Ahora que estáis reunidos con el propósito de reflexionar sobre la Centesimus annus, abrigo la esperanza de que os convenzáis cada vez más de que no se puede servir al bien común, si no se presta una atención apropiada a la dimensión ética y moral de las cuestiones económicas, sociales y políticas. El intento de organizar la sociedad en un vacío moral es una pretensión falsa y nociva, porque la libertad esta relacionada intrínsecamente con la responsabilidad, y las decisiones acerca de la política pública suponen una responsabilidad, no sólo ante la opinión publica, sino principalmente ante la verdad objetiva sobre la naturaleza del hombre y el orden de la sociedad humana.

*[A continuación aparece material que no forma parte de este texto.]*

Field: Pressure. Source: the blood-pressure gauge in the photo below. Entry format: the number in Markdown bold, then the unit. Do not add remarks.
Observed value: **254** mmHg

Al afrontar los desafíos de la hora presente, los cristianos están llamados a dar una contribución esencial. La misión espiritual y humanitaria de la Iglesia los compromete en el corazón mismo de la lucha en favor del desarrollo y el progreso humano. La Centesimus annus no deja lugar a dudas sobre la disponibilidad de la Iglesia para desempeñar su papel en la construcción de un futuro mejor para la familia humana: «A quienes hoy día buscan una nueva y auténtica teoría y praxis de liberación, la Iglesia ofrece no sólo la doctrina social y, en general, sus enseñanzas sobre la persona redimida por Cristo, sino también su compromiso concreto de ayuda para combatir la marginación y el sufrimiento» (n. 26). Tal como escribí en la conclusión de la encíclica: «También en el tercer milenio la Iglesia será fiel en asumir el camino del hombre, consciente de que no peregrina sola, sino con Cristo, su Señor. Es él quien ha asumido el camino del hombre y lo guía, incluso cuando este no se da cuenta» (n. 62).

Albergo la viva esperanza de que cuantos participan en el seminario encuentren aliento e inspiración para promover una acción cuyos resultados mejoren y enriquezcan la aplicación de la doctrina social de la Iglesia a las realidades económicas y sociales. Las verdades y los valores del Evangelio, en los que se funda esa doctrina, robustecen el armazón de la sociedad humana y dan a su actividad cotidiana un significado más profundo y una mayor importancia (cfr. Gaudium et spes, 40). Por eso, elevo mi corazón en oración al Señor de la historia, pidiéndole que lo bendiga a usted, señor embajador, y a todos los que participan en dicho seminario. Que su luz y guía os acompañe siempre.

Vaticano, 8 de octubre de 1991.

JUAN PABLO II


*L'Osservatore Romano. Edición semanal en lengua española, n. 48, p.6.